馬乳を発酵させてエタノールを生成する自然飲料、馬乳酒
馬乳酒は、馬の飼育が盛んなモンゴルで馬の乳を発酵させた乳飲料です。 馬乳の中に含まれている乳糖が酵母の働きによってエタノールが生じるので醸造酒という見解もあります。 このエタノール生成時の乳酸菌による酵母反応は乳酸発酵も同時に起こるため馬乳酒独自の酸味を作り出します。 馬入手の起源に定説はありませんが、中央アジアで人と家畜が一緒に暮らし始めた頃から自然と馬乳を飲む文化が生まれたといわれています。 マルコポーロの記録やチンギスハーンの逸話の中にも馬乳酒が登場するので歴史は深いものといえます。 モンゴルは「人間は赤(肉)と白(乳製品)の食べ物を食べて生きている」という概念があり、 野菜の不足しがちだったモンゴルの遊牧民が代わりに乳製品を摂取する事によってミララル・ビタミンを補給していたそうです。 自然発生で生じるエタノールのみを用いるので、アルコール度数は1〜3%と低く、 ビタミンCや栄養補給にもなるので大人だけでなく赤ちゃんの歳から飲用されています。 エタノールが含まれている事から世界的には「酒」とみなされているのですが、 モンゴル人にとってはヨーグルト感覚で摂取するもので、馬乳酒を食事代わりに楽しむ事もあり、夏のモンゴルの主食・主役の役目をはたしています。 馬乳酒は1リットル400Kcalで、夏場には平均して一日0.5〜1.5リットル飲用されています。

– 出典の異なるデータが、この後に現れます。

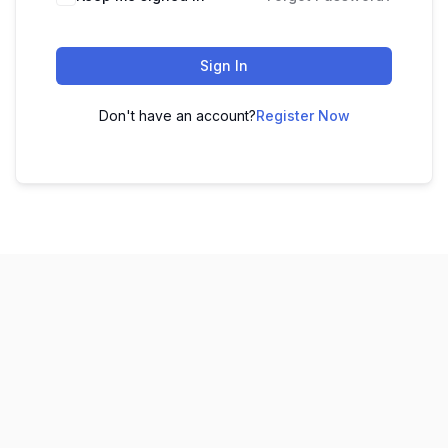
Sign In
Don't have an account?
Register Now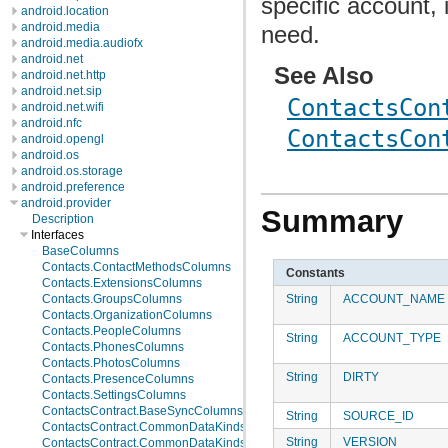
specific account,
android.location
android.media
need.
android.media.audiofx
android.net
See Also
android.net.http
android.net.sip
ContactsCon
android.net.wifi
android.nfc
ContactsCon
android.opengl
android.os
android.os.storage
android.preference
android.provider
Summary
Description
Interfaces
BaseColumns
Contacts.ContactMethodsColumns
Constants
Contacts.ExtensionsColumns
String
ACCOUNT_NAME
Contacts.GroupsColumns
Contacts.OrganizationColumns
Contacts.PeopleColumns
String
ACCOUNT_TYPE
Contacts.PhonesColumns
Contacts.PhotosColumns
String
DIRTY
Contacts.PresenceColumns
Contacts.SettingsColumns
ContactsContract.BaseSyncColumns
String
SOURCE_ID
ContactsContract.CommonDataKinds.BaseTypes
String
VERSION
ContactsContract.CommonDataKinds.CommonColumns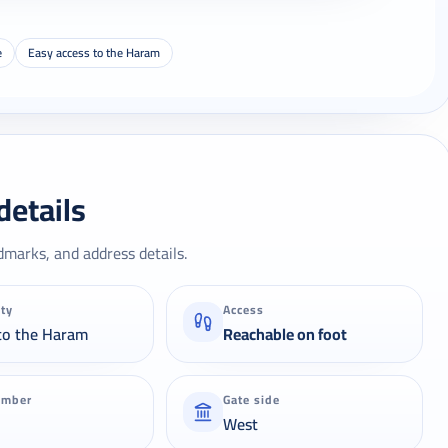
e
Easy access to the Haram
details
dmarks, and address details.
ity
Access
to the Haram
Reachable on foot
umber
Gate side
West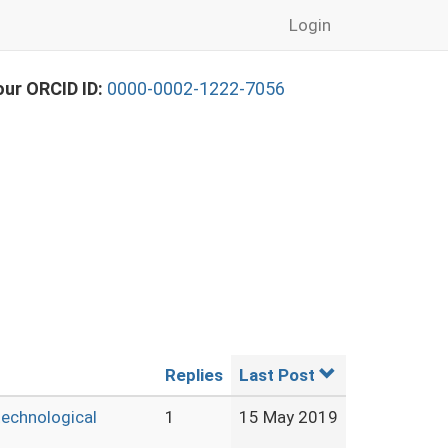
Login
our ORCID ID:
0000-0002-1222-7056
Replies
Last Post
technological
1
15 May 2019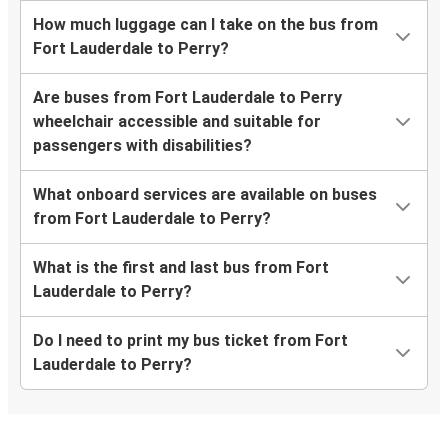
How much luggage can I take on the bus from
Fort Lauderdale to Perry?
Are buses from Fort Lauderdale to Perry
wheelchair accessible and suitable for
passengers with disabilities?
What onboard services are available on buses
from Fort Lauderdale to Perry?
What is the first and last bus from Fort
Lauderdale to Perry?
Do I need to print my bus ticket from Fort
Lauderdale to Perry?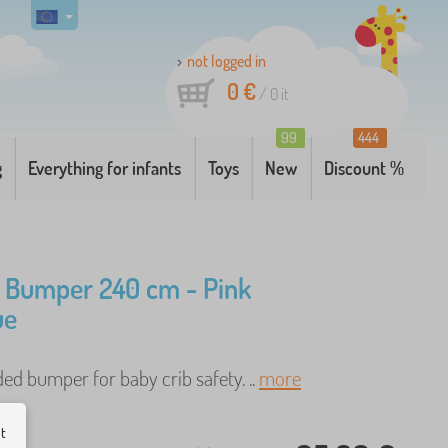
not logged in
0 €
/
0
it
99
444
g
Everything for infants
Toys
New
Discount %
 Bumper 240 cm - Pink
ue
ded bumper for baby crib safety. ..
more
ut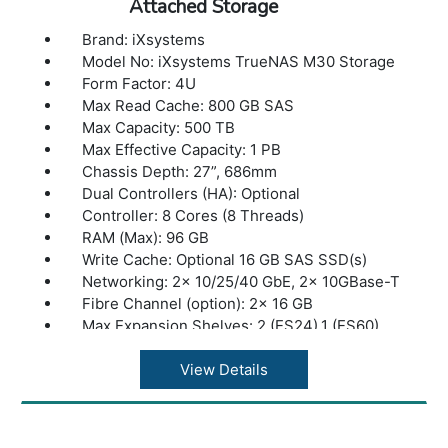
Attached Storage
Brand: iXsystems
Model No: iXsystems TrueNAS M30 Storage
Form Factor: 4U
Max Read Cache: 800 GB SAS
Max Capacity: 500 TB
Max Effective Capacity: 1 PB
Chassis Depth: 27”, 686mm
Dual Controllers (HA): Optional
Controller: 8 Cores (8 Threads)
RAM (Max): 96 GB
Write Cache: Optional 16 GB SAS SSD(s)
Networking: 2x 10/25/40 GbE, 2x 10GBase-T
Fibre Channel (option): 2x 16 GB
Max Expansion Shelves: 2 (ES24),1 (ES60)
Max Drives Supported: 24
Max Throughput: 3 GB/s
View Details
Warranty: 1 Year Warranty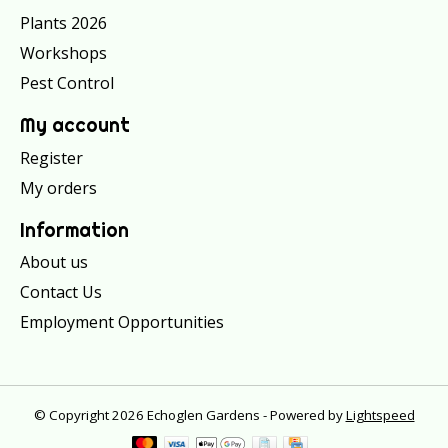
Plants 2026
Workshops
Pest Control
My account
Register
My orders
Information
About us
Contact Us
Employment Opportunities
© Copyright 2026 Echoglen Gardens - Powered by
Lightspeed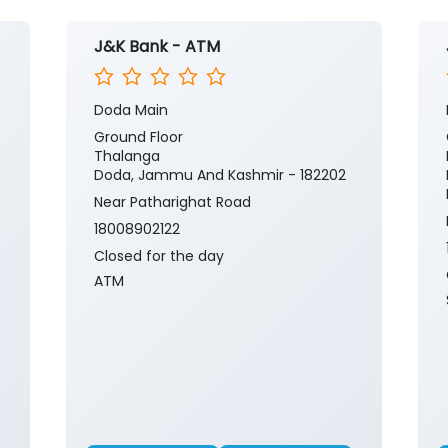
J&K Bank - ATM
Doda Main
Ground Floor
Thalanga
Doda, Jammu And Kashmir - 182202
Near Patharighat Road
18008902122
Closed for the day
ATM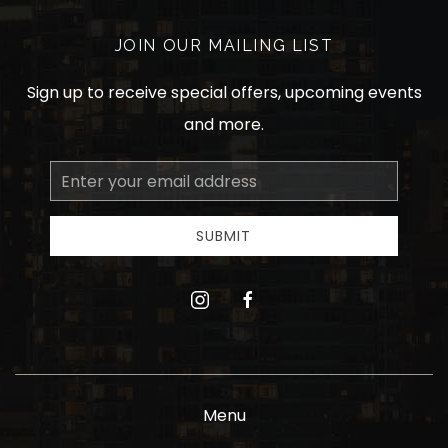
JOIN OUR MAILING LIST
Sign up to receive special offers, upcoming events
and more.
Email
Address
SUBMIT
instagram
facebook
Menu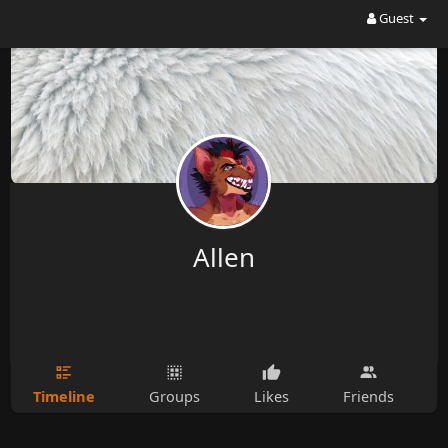
Guest
Allen
Timeline
Groups
Likes
Friends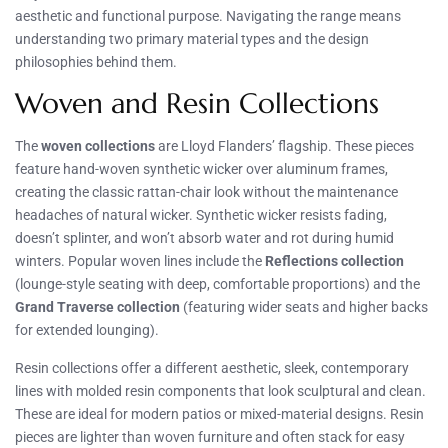
aesthetic and functional purpose. Navigating the range means
understanding two primary material types and the design
philosophies behind them.
Woven and Resin Collections
The
woven collections
are Lloyd Flanders’ flagship. These pieces
feature hand-woven synthetic wicker over aluminum frames,
creating the classic rattan-chair look without the maintenance
headaches of natural wicker. Synthetic wicker resists fading,
doesn’t splinter, and won’t absorb water and rot during humid
winters. Popular woven lines include the
Reflections collection
(lounge-style seating with deep, comfortable proportions) and the
Grand Traverse collection
(featuring wider seats and higher backs
for extended lounging).
Resin collections offer a different aesthetic, sleek, contemporary
lines with molded resin components that look sculptural and clean.
These are ideal for modern patios or mixed-material designs. Resin
pieces are lighter than woven furniture and often stack for easy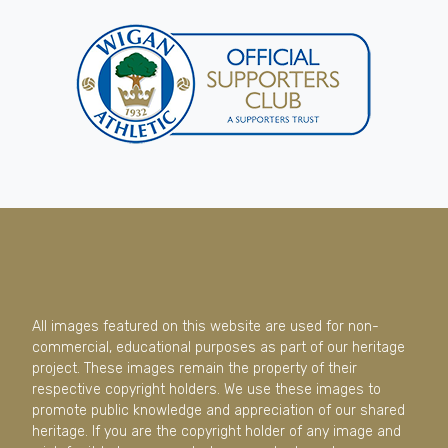
All images featured on this website are used for non-
commercial, educational purposes as part of our heritage
project. These images remain the property of their
respective copyright holders. We use these images to
promote public knowledge and appreciation of our shared
heritage. If you are the copyright holder of any image and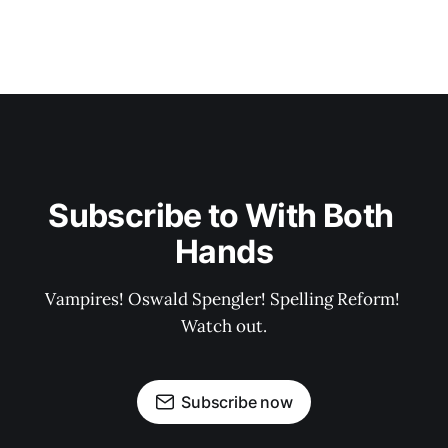
Subscribe to With Both 
Hands
Vampires! Oswald Spengler! Spelling Reform! 
Watch out.
Subscribe now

馬乳酒は馬が出産を終えた初夏〜9月までの約2か月の搾乳期間があるだけです。 他の時期は搾乳ができず、できたとしても発酵に適する気温には達しません。 一度の搾乳で一匹から得られる馬乳は約200mLです。 まず仔馬に馬乳を吸わせてから、母馬を安心させてから採取します。 その搾りたての馬乳に、前日の残りの馬乳(スクータ)を加えてからひたすら攪拌を行います。 多いときには一万回もかきまぜられ、2〜3日この作業を丹念に行うと美味しい馬乳酒ができあがると言われています。